En effet, en provoquant un attentat, les rebelles obligent les forces loyalistes à redoubler de vigilance, contrôler les individus, quitte à dégarnir certains points et disperser les forces à disposition. De même, en incendiant une ferme, les insurgés s’assurent que les autres paysans, par peur de représailles, demandent une protection aux autorités, protection qui n’est pas forcément accordée. Les fermiers peuvent alors être amenés à négocier directement avec les insurgés. Progressivement, l’A.L.N. prend donc de l’ampleur, renforçant la portée et la puissance de ses attaques, comme lors de l’embuscade du Palestro le 18 mai 1956, où 20 marsouins perdent la vie.
Toutefois, il serait faux d’estimer que l’armée française n’est pas préparée aux conflits insurrectionnels. Comme nous l’avons vu précédemment dans ce dossier, le pays dispose d’une longue expérience en la matière, et, en 1954, la France se désengage d’Indochine et dispose donc alors d’un retour d’expérience récent. Le 3 avril 1955, une loi instituant les pleins pouvoirs à un chef militaire dans les régions rebelles comme les Aurès et la Grande Kabylie est adoptée afin de faciliter la contre-rébellion. Les opérations s’y concentrent, afin d’éliminer l’opposition dans des engagements encore assez limités. Mais tout change avec le massacre de Philippeville. Les 20 et 21 août 1955, dans cette ville du Nord-Constantinois, l’A.L.N. fait plus d’une centaine de victimes[11].
La répression qui s’ensuit provoque, selon les estimations, entre 1000 et 10 000 morts en 10 jours, ne manquant pas de radicaliser les deux camps[12]. L’état d’urgence est alors étendu à l’ensemble de l’Algérie et les forces qui y sont stationnées se préparent. Leur organisation est calquée sur le découpage administratif du territoire : Ainsi, en 1958, aux 3 igamies, les régions militaires (le Sahara est autonome), correspondent 3 corps d’armées, aux 15 départements correspondent 15 zones divisionnaires et aux 72 arrondissements correspondent 72 secteurs régimentaires[13].

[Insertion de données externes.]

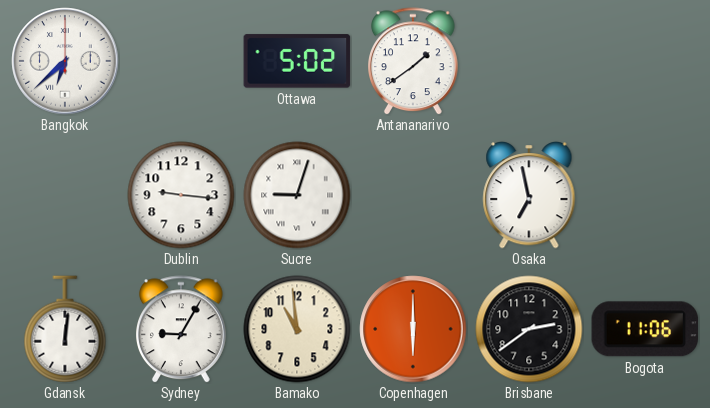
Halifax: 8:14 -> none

Des unités spécialisées sont levées après l’appel du contingent en 1956 : 203 bataillons “107” chargés de la surveillance, de la protection et de la pacification des secteurs, complétés par des unités auxiliaires, les Harkis. Des troupes mobiles sont aussi déployées, 71 bataillons blindés ou de parachutistes, constituant des forces d’intervention offensives, chargées du quadrillage du territoire et de la traque des “fellaghas” grâce à leur puissance de feu et leur mobilité (véhicules, blindés, hélicoptères…)[14].

Ce dispositif permet ainsi un maillage du territoire et la complémentarité entre les troupes statiques et mobiles soumet les insurgés à une pression constante au moyen de la stratégie de la “tâche d’huile” : la pacification s’effectue méthodiquement et progressivement, s’étendant à mesure que les rebelles sont rejetés des agglomérations et poursuivis jusque dans leurs sanctuaires.
Cette stratégie nécessite cependant des effectifs conséquents. Ce sont ainsi plus de 400 000 hommes qui servent en août 1956[15], auxiliaires exceptés. La France agit aussi à l’étranger, notamment avec l’épisode du canal de Suez et aux abords de l’Algérie lors de la bataille des frontières (21-28 mai 1958), les bandes armées de l’A.L.N. et consorts les franchissant régulièrement pour se placer hors de portée de leurs poursuivants, ou pour s’approvisionner.

La population comme objectif : gagner les cœurs et les esprits
Militairement, le F.L.N. a donc peu de chances de l’emporter. Il lui faut alors obtenir l’adhésion de la population pour parvenir à ses fins. L’Algérie est alors divisée administrativement en plusieurs niveaux. D’abord en départements, puis en sous-préfectures, en communes mixtes et enfin en douar. C’est dans ce dernier échelon que les insurgés agissent le plus facilement. L’autorité y est généralement incarnée par un garde-champêtre indigène, aisément neutralisable ou influençable. Le recrutement s’y avère aussi plus efficace, puisque l’autorité française y est vraiment limitée. Et si le garde-champêtre se révèle loyal aux autorités, les rebelles n’hésitent pas à le menacer ou même à l’éliminer.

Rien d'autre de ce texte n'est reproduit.